Good As Gold
Throughout the financial crisis, recession and slow recovery, nothing has shined more than the price of precious metals led by gold. Gold began the last decade at less than $300 per ounce and ended the decade near $1,000 per ounce. Now, less than two years later, the price has broken the $1,500 barrier. Even though the stock market has gained over 50% during the recovery, we must remember that the stock market lost 50% of its value during the financial meltdown in 2008. Looking long-term, stocks have gained approximately 10% over the last five years while gold has more than doubled. The question is, why is gold so hot? There are two explanations which shed light on our economic situation. First, gold is seen as a hedge against inflation. When the threat of inflation is high, the price of gold should do well. Well, we certainly have not had rampant inflation during the past five years and at first blush this explanation does not seem to make sense. However, keep in mind that many market observers feel that inflation is knocking at the door and they cite as evidence the debt our government has piled up and rising energy prices. If we don’t deal with our debt and if oil prices keep rising, inflation indeed could appear as the next major threat to our economy. That is why the debt negotiations going on right now are so important.

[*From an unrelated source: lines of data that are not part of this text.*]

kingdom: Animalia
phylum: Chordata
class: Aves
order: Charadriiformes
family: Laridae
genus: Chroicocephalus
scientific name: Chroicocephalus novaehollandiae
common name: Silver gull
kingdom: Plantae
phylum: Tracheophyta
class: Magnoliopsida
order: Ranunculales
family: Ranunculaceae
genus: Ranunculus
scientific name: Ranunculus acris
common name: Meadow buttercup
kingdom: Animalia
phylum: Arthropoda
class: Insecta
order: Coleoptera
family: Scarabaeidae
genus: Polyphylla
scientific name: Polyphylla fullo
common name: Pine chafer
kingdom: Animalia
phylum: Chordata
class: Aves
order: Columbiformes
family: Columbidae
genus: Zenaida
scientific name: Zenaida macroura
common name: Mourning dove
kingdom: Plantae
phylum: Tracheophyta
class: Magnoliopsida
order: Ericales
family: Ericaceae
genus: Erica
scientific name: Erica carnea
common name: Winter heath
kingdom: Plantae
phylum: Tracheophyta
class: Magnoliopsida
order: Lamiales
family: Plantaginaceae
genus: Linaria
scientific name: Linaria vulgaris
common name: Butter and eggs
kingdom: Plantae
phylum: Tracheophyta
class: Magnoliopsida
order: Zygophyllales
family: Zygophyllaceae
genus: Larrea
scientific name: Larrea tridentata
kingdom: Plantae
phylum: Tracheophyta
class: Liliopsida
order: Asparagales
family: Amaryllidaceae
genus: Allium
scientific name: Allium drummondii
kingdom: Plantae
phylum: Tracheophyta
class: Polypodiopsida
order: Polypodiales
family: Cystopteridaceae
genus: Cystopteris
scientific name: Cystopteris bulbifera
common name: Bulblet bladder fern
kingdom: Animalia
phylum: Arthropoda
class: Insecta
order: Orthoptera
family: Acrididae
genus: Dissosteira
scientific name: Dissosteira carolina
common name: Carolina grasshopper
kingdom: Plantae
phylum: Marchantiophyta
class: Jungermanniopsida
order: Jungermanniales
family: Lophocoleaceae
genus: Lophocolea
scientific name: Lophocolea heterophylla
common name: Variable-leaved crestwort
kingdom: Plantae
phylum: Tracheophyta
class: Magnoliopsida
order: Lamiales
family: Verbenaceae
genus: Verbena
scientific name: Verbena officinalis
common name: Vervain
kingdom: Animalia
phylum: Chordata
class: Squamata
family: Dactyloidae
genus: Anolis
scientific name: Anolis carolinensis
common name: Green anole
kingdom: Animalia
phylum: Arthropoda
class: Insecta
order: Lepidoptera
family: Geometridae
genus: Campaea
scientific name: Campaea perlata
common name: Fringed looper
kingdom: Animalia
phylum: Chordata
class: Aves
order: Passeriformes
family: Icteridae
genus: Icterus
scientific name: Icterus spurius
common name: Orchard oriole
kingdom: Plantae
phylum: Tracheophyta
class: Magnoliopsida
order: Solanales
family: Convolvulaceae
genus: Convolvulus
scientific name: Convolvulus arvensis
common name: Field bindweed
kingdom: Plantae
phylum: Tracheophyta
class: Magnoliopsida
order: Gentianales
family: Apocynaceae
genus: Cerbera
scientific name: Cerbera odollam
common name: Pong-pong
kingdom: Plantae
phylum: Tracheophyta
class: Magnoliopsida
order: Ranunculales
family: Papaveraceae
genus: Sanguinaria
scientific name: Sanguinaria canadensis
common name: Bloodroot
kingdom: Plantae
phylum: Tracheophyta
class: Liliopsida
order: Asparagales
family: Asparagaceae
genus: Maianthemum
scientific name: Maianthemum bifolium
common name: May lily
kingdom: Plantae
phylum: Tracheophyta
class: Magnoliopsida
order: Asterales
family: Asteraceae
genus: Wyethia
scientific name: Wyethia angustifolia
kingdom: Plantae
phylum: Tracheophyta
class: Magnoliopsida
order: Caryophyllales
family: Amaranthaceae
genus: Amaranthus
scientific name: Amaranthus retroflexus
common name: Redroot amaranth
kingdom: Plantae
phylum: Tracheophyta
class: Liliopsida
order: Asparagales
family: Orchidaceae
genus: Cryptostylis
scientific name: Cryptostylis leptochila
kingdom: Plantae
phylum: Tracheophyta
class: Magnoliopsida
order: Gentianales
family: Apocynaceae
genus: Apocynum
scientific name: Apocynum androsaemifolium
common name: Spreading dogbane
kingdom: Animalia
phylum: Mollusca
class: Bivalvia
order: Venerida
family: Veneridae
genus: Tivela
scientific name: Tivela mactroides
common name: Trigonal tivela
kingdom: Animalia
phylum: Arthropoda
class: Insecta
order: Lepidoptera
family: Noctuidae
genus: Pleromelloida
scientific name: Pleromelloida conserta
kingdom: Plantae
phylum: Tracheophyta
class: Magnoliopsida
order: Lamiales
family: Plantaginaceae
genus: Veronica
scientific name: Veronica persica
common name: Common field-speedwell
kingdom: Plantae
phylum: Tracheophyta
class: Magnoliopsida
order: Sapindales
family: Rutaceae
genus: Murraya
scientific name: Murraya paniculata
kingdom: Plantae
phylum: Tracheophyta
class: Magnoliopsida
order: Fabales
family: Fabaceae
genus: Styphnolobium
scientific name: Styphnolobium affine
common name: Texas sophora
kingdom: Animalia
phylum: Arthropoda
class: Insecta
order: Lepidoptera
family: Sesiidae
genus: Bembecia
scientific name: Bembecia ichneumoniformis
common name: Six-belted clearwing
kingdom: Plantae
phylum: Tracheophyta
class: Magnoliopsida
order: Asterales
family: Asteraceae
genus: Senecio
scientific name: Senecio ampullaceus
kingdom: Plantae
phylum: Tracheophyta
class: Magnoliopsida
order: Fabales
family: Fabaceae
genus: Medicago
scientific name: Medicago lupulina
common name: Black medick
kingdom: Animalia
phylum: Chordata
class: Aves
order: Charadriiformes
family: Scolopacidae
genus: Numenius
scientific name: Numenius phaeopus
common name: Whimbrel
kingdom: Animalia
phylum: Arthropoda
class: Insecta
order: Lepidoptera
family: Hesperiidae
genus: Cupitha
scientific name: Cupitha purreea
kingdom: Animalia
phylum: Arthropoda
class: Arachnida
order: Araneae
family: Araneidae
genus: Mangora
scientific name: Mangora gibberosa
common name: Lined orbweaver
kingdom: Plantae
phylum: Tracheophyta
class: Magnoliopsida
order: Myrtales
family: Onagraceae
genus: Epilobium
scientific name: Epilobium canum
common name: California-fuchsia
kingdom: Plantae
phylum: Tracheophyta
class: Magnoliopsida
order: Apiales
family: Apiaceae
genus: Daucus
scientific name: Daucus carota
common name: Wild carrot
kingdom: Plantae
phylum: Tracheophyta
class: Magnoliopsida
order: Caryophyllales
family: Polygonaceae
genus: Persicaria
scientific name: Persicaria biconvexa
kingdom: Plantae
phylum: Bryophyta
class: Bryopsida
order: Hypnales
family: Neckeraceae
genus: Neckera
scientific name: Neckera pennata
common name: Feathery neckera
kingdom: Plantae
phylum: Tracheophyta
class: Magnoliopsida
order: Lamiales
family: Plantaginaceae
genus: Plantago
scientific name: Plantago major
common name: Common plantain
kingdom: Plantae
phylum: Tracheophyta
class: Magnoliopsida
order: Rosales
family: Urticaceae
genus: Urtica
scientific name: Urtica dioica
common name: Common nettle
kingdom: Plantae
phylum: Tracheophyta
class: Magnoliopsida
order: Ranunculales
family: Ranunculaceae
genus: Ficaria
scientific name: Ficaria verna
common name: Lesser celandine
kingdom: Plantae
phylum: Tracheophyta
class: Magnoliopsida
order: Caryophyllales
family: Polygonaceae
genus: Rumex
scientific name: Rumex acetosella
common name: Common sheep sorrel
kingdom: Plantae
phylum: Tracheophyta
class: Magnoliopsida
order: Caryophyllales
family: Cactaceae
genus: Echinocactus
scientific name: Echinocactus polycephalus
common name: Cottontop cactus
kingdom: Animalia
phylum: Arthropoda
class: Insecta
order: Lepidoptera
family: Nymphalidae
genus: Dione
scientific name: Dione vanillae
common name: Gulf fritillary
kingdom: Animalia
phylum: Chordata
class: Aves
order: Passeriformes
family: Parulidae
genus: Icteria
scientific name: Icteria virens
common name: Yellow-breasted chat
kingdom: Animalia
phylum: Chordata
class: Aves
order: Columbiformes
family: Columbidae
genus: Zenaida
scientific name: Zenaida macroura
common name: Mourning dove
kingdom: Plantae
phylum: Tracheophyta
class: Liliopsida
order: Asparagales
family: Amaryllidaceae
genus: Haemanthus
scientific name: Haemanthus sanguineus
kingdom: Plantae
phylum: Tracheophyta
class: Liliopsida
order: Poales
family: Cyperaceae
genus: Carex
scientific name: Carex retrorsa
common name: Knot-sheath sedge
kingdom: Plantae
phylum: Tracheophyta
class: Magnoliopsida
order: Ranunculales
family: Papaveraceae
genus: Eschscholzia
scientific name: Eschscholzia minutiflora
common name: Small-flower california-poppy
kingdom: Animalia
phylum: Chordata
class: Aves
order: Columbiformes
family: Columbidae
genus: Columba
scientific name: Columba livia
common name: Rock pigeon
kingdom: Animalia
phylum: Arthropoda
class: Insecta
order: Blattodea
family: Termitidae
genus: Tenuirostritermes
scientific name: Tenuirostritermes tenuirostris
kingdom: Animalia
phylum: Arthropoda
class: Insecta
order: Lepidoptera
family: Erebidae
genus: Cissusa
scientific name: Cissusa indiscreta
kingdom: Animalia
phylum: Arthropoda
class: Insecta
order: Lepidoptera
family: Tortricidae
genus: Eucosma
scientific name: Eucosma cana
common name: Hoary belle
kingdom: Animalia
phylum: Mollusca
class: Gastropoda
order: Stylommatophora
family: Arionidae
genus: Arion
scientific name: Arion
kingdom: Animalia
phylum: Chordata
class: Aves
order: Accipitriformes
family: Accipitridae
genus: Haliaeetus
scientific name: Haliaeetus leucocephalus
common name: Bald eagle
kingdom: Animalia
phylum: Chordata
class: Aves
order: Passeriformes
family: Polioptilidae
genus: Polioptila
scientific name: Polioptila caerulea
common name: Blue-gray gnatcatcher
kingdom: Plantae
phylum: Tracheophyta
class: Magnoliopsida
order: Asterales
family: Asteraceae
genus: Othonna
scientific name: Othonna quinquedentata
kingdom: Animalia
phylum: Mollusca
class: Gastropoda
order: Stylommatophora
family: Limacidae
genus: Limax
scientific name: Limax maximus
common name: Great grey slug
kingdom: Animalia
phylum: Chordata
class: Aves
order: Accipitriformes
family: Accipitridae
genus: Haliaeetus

There is another factor in which the economy can cause gold prices to rise. This factor is the threat of economic calamity. Gold has always been a safe haven, just as U.S. Treasuries have been. Well, the financial meltdown of a few years ago was a major reason for gold prices to be hot. If the economy did not recover and the banking system collapsed, those predicting doom would have had a field day because gold would have ruled the earth. This scenario did not happen and government intervention was a big part of the reason why. However, certainly the world is not clear of economic threats. We continue to see Europe dealing with its own crisis and this is affecting the markets on almost a daily basis. In summary, gold has been able to play “both sides of the coin” (excuse the pun). When the crisis threatened and deflation could have been a result, gold did well. If the economic recovery continues and this brings the threat of inflation because demand for resources climbs, gold does well. What happens if the recovery stays slow but it is strong enough that we stay out of trouble? Could gold finally fall out of favor? The proponents of gold argue that it can’t happen. But we know that you can’t predict the future, so we will not go there. The important point to note is that gold is more than a precious metal. It is a barometer for how the economy and the markets are doing. Following gold is for more than speculators, it is for those who are looking for signs of the “winds of change” (oops another pun).
Watch for the employment reports this week as an indicator of where we are going.